Fui apreendendo que somos nós que temos de mudar nossa concepção do que é a rua -no nosso mundo, a rua foi deixando de ser espaço público, espaço de encontro com o outro. Tememos o assalto, a violência, os sequestros. É um dado de nosso cotidiano, de uma sociedade movida pelo nosso empobrecimento, que se fez gritante nos últimos anos. Mas não me parece que a solução seja a eliminação do espaço público como espaço da diferença.
A burguesia carioca reclamou quando o metrô pôde levar a zona norte às areias de Copacabana. É claro -do alto de seus apartamentos luxuosos de frente para a avenida Atlântica, não gosta de saber que a miséria habita ali do lado.

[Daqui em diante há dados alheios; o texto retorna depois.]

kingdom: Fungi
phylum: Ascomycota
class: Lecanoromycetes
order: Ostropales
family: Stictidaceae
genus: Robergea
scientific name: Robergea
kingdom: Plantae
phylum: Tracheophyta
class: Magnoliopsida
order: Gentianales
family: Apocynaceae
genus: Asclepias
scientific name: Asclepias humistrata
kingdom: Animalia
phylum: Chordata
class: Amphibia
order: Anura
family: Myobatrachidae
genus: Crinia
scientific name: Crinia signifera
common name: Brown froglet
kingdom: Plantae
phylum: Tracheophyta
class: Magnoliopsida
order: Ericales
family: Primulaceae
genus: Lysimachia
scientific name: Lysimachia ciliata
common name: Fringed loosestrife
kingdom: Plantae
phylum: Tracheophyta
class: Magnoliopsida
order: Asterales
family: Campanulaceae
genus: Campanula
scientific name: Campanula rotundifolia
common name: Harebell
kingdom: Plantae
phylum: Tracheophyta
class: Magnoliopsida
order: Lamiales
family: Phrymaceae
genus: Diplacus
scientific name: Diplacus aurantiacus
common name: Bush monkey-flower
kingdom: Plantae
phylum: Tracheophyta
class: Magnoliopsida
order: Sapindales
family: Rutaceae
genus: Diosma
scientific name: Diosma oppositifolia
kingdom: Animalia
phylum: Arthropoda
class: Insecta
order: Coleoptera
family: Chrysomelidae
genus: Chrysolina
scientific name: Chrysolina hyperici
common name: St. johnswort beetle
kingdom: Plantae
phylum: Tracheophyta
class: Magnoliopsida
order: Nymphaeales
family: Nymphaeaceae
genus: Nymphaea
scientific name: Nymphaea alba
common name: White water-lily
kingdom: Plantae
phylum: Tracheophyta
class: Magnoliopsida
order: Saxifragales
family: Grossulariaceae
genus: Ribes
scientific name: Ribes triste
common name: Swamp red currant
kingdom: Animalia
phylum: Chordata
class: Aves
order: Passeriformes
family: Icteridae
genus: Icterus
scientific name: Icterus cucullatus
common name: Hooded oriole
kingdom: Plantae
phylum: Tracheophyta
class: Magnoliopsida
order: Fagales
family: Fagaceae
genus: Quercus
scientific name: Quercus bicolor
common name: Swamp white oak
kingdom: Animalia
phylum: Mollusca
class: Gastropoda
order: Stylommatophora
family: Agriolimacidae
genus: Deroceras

Nós, psicanalistas, chamamos isso de "recusa da realidade".
Agora, em São Paulo, a burguesia pode ficar exultante -vai poder esquecer a miséria e a diferença: estão colocando grades e pedregulhos em lugares onde moradores de rua costumam ficar. Como argumento, fala-se em mau cheiro e em ameaças de assalto na volta para casa. E a prefeitura defende-se ao afirmar que está encaminhando os "mendigos" para albergues. Mais um paliativo que só faz tornar a paisagem urbana mais palatável para aqueles que, supostamente, sabem o que é o "viver bem". Como se, no mundo em que vivemos, tivéssemos de homogeneizar formas de vida. Algo que já foi muito bem realizado em regimes totalitários tão recentes em nossa memória. É assustador que um governo que vem da esperança na fratria transforme a rua em um sonho da burguesia onde as diferenças são sumariamente eliminadas.
*Miriam Chnaiderman é psicanalista, ensaísta e documentarista.